Tarea:
Responda con datos del texto sobre la Internet muerta:
(a) ¿Desde qué año circula la llamada “teoría de la Internet muerta”?
(b) ¿Qué porcentaje del movimiento en la red representaban los bots en 2023?
(c) Según el Pew Research Center, ¿qué porcentaje de las páginas creadas en 2013 ya no existe?

Texto dado:
>>>

A comienzos de 2024, un fenómeno tan inquietante como surrealista invadió las redes sociales: imágenes hiperrealistas de crustáceos con el rostro de Jesús, bautizadas como Shrimp Jesus.
Lo que parecía un simple juego visual pronto se convirtió en una señal de alerta. Generadas por inteligencia artificial, estas imágenes acumularon decenas de miles de interacciones y expusieron la fragilidad de un internet cada vez más controlado por algoritmos y bots.
El debate no es nuevo. Desde 2021 circula la llamada “teoría de la Internet muerta”, que sostiene que gran parte del tráfico y del contenido en línea ya no es humano.
Lo que comenzó como sospechas contra los rankings algorítmicos ha escalado con el auge de los grandes modelos de lenguaje capaces de producir textos, reseñas o comentarios en segundos. Si la interacción digital se traduce en dinero, la automatización masiva es el camino lógico.
Las cifras refuerzan la preocupación. El informe Bad Bot 2024 de Imperva reportó que casi la mitad del tráfico global era automatizado. En 2021 los bots representaban el 42,3% del movimiento en la red, en 2023 alcanzaron 49,6% y en 2025 ya superan la mayoría con el 51%.
La tendencia sugiere que a finales de la década podrían dominar por completo. Paralelamente, el internet humano se erosiona: el Pew Research Center calcula que el 38% de las páginas creadas en 2013 ya no existe, víctimas del llamado link rot.

<<<

Datos para análisis:
>>>

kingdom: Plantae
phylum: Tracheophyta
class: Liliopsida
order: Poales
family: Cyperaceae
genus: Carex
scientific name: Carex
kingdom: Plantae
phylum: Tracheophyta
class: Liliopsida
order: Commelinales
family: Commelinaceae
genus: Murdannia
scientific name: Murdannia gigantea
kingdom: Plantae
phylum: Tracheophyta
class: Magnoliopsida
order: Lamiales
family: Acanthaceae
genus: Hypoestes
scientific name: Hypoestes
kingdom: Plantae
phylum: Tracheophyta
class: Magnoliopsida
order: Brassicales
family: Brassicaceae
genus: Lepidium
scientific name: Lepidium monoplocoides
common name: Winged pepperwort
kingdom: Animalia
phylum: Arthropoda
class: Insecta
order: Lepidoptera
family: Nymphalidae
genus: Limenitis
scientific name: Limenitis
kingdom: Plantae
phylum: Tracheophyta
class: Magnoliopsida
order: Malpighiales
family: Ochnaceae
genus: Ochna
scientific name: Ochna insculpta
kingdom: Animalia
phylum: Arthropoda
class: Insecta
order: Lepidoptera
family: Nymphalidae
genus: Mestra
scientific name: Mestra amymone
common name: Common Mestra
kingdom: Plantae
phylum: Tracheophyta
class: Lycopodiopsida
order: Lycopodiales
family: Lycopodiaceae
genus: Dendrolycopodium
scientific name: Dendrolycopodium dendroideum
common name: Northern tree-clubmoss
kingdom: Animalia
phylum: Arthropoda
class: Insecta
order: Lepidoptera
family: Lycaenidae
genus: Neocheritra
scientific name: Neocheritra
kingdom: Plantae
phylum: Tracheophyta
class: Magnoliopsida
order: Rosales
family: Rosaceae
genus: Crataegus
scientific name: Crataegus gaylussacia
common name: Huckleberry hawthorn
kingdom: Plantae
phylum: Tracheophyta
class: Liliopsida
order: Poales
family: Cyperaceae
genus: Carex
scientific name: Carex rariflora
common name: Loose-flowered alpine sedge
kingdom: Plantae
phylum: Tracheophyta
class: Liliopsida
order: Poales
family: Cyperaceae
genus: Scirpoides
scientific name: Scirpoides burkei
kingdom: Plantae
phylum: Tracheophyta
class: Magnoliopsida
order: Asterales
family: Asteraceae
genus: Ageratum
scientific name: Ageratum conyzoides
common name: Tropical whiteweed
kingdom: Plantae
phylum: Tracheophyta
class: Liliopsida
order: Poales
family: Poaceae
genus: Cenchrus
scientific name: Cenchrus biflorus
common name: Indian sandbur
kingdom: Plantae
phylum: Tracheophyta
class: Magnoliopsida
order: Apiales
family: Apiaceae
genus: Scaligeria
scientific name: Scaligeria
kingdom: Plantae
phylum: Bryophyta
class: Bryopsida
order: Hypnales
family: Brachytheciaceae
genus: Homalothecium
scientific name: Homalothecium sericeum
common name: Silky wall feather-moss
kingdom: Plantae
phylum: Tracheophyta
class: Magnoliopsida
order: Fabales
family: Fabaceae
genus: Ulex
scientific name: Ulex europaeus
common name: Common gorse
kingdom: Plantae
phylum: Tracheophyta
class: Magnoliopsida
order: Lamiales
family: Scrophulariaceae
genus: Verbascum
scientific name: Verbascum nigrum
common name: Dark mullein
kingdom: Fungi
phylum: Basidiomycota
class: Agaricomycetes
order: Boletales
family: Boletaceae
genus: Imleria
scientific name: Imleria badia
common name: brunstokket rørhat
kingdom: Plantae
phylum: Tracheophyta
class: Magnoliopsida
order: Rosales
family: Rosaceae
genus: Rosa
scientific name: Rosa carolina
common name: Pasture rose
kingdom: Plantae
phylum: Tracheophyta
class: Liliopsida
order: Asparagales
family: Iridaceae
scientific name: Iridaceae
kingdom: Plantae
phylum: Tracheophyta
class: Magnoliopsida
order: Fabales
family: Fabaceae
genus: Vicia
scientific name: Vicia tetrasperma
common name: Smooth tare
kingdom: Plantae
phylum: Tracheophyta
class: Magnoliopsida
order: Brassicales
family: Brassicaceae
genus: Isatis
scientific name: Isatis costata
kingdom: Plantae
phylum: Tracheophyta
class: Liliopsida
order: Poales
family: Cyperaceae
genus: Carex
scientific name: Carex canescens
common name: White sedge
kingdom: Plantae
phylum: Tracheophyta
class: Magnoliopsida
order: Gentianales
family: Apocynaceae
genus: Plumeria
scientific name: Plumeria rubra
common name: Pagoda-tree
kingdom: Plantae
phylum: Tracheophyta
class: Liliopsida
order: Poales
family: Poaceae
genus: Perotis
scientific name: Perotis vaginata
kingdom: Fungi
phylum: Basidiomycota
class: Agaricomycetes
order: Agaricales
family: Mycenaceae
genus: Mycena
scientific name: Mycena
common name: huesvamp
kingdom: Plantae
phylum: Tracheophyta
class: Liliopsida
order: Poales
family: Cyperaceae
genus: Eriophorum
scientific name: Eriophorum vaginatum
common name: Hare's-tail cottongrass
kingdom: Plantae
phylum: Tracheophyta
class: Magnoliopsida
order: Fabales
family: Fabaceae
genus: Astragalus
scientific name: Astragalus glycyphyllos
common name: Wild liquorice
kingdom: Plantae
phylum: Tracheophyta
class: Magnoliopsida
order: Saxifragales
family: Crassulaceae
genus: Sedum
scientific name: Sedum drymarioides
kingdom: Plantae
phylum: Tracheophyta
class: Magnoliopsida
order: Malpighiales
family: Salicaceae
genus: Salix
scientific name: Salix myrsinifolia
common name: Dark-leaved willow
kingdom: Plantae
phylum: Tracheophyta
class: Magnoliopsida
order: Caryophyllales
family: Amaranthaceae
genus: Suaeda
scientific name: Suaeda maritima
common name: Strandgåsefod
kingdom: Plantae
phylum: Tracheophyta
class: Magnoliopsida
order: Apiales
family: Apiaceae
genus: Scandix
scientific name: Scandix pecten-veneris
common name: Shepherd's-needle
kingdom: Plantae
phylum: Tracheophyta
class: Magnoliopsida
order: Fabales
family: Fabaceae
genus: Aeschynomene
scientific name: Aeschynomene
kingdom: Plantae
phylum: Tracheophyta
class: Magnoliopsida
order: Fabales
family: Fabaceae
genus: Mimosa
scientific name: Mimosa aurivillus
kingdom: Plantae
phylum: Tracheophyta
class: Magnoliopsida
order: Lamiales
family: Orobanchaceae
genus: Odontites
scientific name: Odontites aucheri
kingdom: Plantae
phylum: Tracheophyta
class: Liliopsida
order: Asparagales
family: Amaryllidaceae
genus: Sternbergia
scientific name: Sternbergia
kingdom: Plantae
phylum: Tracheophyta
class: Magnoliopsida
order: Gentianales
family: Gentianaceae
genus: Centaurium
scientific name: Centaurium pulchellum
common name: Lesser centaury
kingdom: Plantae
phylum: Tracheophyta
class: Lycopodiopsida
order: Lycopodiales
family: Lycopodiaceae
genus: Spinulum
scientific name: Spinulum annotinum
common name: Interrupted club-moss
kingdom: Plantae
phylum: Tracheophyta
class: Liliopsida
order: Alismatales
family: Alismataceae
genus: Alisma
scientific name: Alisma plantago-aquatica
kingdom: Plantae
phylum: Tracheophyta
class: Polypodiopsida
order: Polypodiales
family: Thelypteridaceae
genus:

<<<

Respuesta:
(a) Desde 2021.
(b) El 49,6%.
(c) El 38%.